Photo Credits: DoSomething.org
A dozen leaders of a California-based ministry were arrested on charges that they used homeless people as forced labor. They have been holding them in locked group homes and forcing them to panhandle up to nine hours a day, six days a week, US prosecutors said.
As the Guardian reports, the former pastor of Imperial Valley Ministries, Victor Gonzalez, and the others were arrested in San Diego; El Centro, California and Brownsville, Texas. They face charges of conspiracy, forced labor, document servitude and benefits fraud.
“The indictment alleges an appalling abuse of power by church officials who preyed on vulnerable homeless people with promises of a warm bed and meals,” said Robert Brewer, a US attorney, at a news conference. “These victims were held captive, stripped of their humble financial means, their identification, their freedom and their dignity.”
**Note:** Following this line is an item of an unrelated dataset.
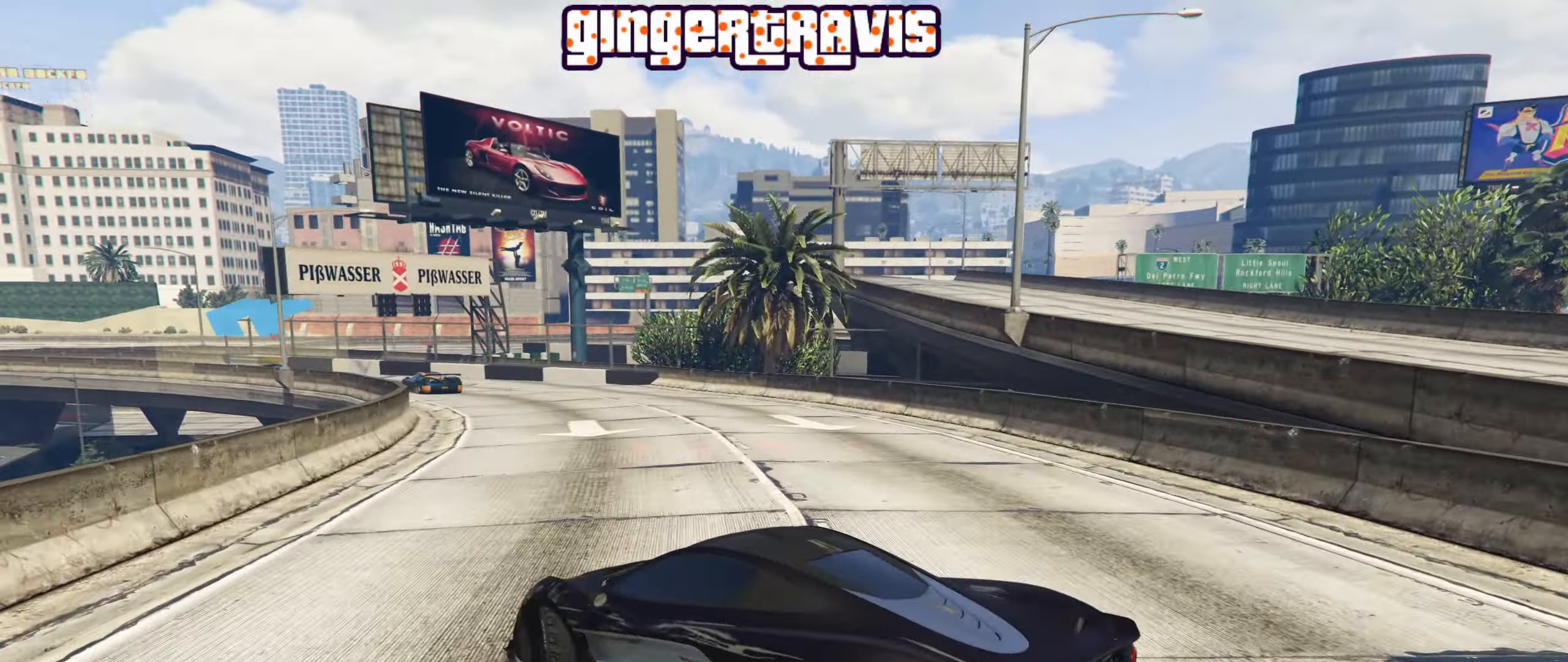
{"buttons": ["R2"], "left_stick": "center", "right_stick": "center", "events": [[450, "left_stick", "center"]]}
The indictment alleges church leaders kept victims inside group homes with deadbolt locks only they had keys to and confiscated IDs such as driver's licenses, immigration papers and passports to prevent victims from escaping. One victim was a 17-year-old girl who escaped by breaking out of a window, Brewer said. She went to the police, he said.
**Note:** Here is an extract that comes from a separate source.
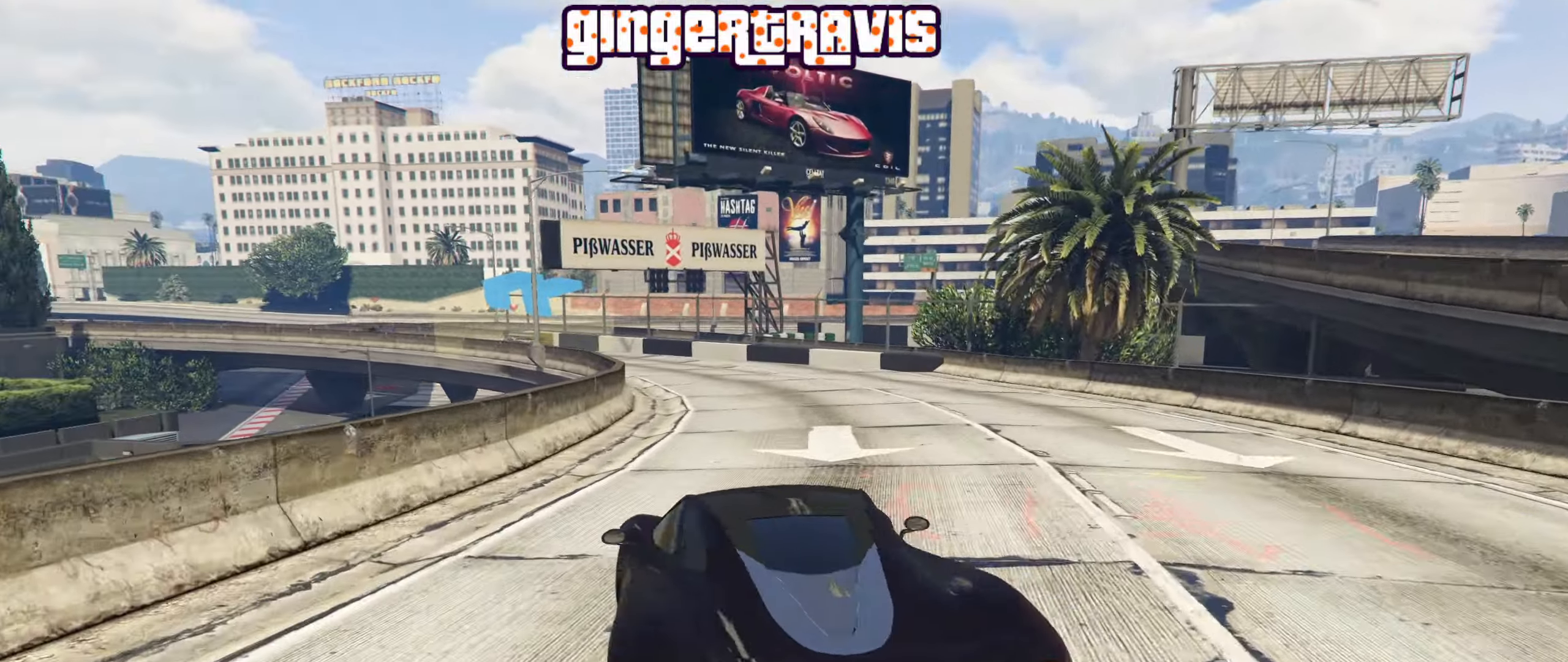
{"buttons": ["R2"], "left_stick": "right", "right_stick": "center", "events": [[183, "left_stick", "left"], [316, "left_stick", "right"]]}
“Windows were nailed shut at some group home locations, leading a desperate 17-year-old victim to break a window, escape and run to a neighboring property to call police,” said a statement from the US attorney’s office.
Vulnerable people were isolated and closely watched, threatened with punishment for violating house rules and they weren't allowed to go anywhere unattended. Victims were refused basic and necessary medical attention, said Scott Brunner, special agent in charge of the FBI's San Diego field office. That included a diabetic who was refused insulin and even the food needed to control blood sugar levels, said Brewer.
Ministry members told people that “they would not receive transportation home, or that loved ones had rejected them and they must stay because ‘only God’ loved them. Punishments for violations of home rules, including talking about the outside world, allegedly included the withholding of food,” the statement said.
All the alleged victims that have been identified are now free and support services were available for them as well as for any additional victims that are found, authorities said. They also said that identifying labor trafficking victims is particularly challenging because the victims often are isolated and work behind the scenes doing work on farms, in homes, in restaurants and factories.